O mineiro Diamantes de Acayaca, de Fernanda Roque e Francisco Franco, trabalha com as lendas por meio de relatos verbais de mulheres contando versões diferentes do mesmo causo. Com um visual muito bonito e de modo suscinto, essa história retrabalhada pelo feminino traz desde as práticas mais espúrias do colonizador, como o estupro às nativas, até a versão em que uma princesa chamada Acayaca teria construído um reinado subterrâneo. Valorizando a oralidade e as vozes diversas, da indígena à portuguesa, o curta apenas não é melhor porque acontece tão rápido que nem dá tempo para enfatizar melhor a sadia e bem-vinda disputa de vozes e versões.
Gentrificação e o lúdico
O mineiro Jardim Tropical toca no sempre importante tema da gentrificação, ou seja, no processo de transformação das áreas urbanas que encarece o custo de vida e escancara/aprofunda a segregação social das grandes cidades. No filme, uma jovem mestranda está realizando sua pesquisa acadêmica num bairro pobre quando se depara com o enviado de uma construtora, o encarregado de convencer a população de que um shopping será a solução dos problemas locais. Os diretores Luiza Garcia e Breno Alvarenga colocam boa parte do antagonismo na boca dos personagens, sintetizando prós e contras em discursos meio esquemáticos. E, no fim das contas, é um tanto acrítica a observação de que numa localidade majoritariamente negra sejam dois personagens brancos e exteriores à comunidade que tenham o poder da palavra no debate. A jovem que está do lado certo da disputa parece mais interessada em vencer do que em resistir.

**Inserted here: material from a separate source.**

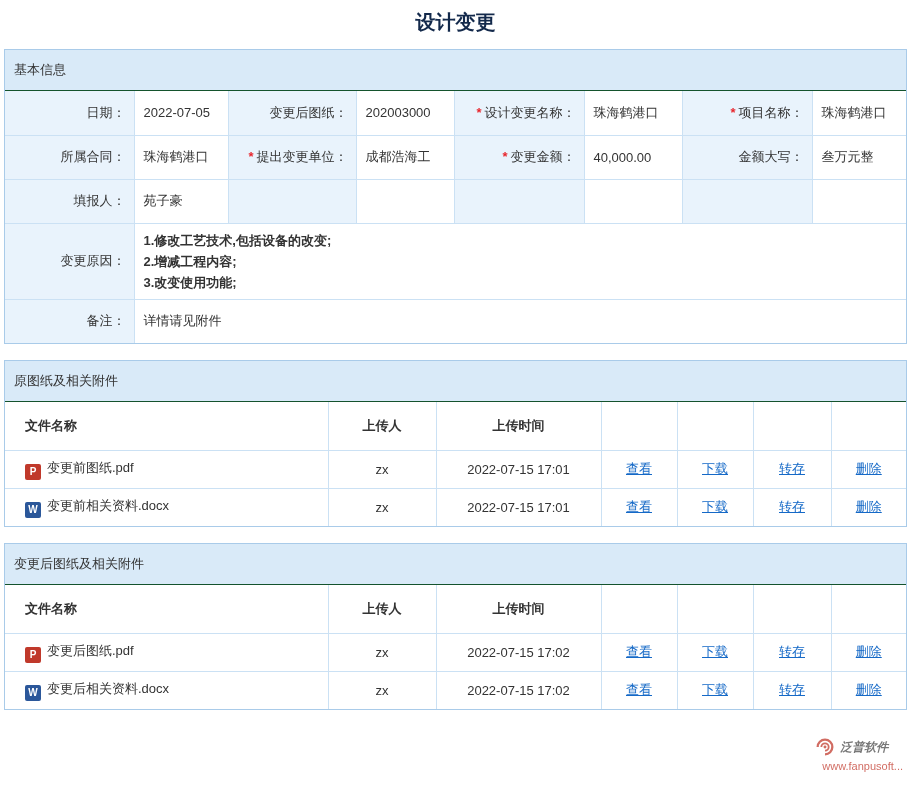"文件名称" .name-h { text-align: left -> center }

O norte-rio-grandense Navio, de Alice Carvalho, Larinha R. Dantas e Vitória Real, também parte de uma comunidade pobre, mas em outra chave narrativa. Nele, uma mulher perambula por um bairro de classe baixa coletando água e materiais passíveis de venda. Um menino que parece carregar a ampulheta com as areias do tempo a segue de perto e, mais adiante, a leva numa viagem que passa pelo mar e chega a um terreno de valorização cultural da ancestralidade. Semelhante a um clipe musical, o curta-metragem tem como grande atributo o excelente trabalho de fotografia assinado por Sylara Silverio, sem o qual certamente perderia muito de sua força. Os tons terrosos são ressaltados na imagem e a câmera é fundamental para a construção de uma atmosfera que fica entre o sonho e a conexão com algo transcendente, vide as cenas caleidoscópicas ou ainda as nas quais os personagens são encarados como se fosse divindades.
Por fim, o alagoano Diafragma, de Robson Cavalcante, anteriormente exibido no Cine Ceará 2023, é uma animação sobre um menino sempre muito estimulado pela visão, mas que, após se descobrir portador de um tipo agressivo de diabetes, tem de se preparar para viver num mundo às escuras. O garoto compara seus olhos a uma câmera, a esse dispositivo que tudo vê e registra. Da infância lúdica à convivência com os colírios e óculos, o personagem reflete acerca da trajetória que adquire por vezes tons visualmente surrealistas – como quando as gotas de colírio se transformam em ainda mais embalagens de colírio. Depois, a adaptação à ausência de visão na juventude, tema também abordado no longa ainda inédito em circuito comercial brasileiro, mas elogiado em festivais nacionais e internacionais, Saudade fez Morada aqui Dentro (2023).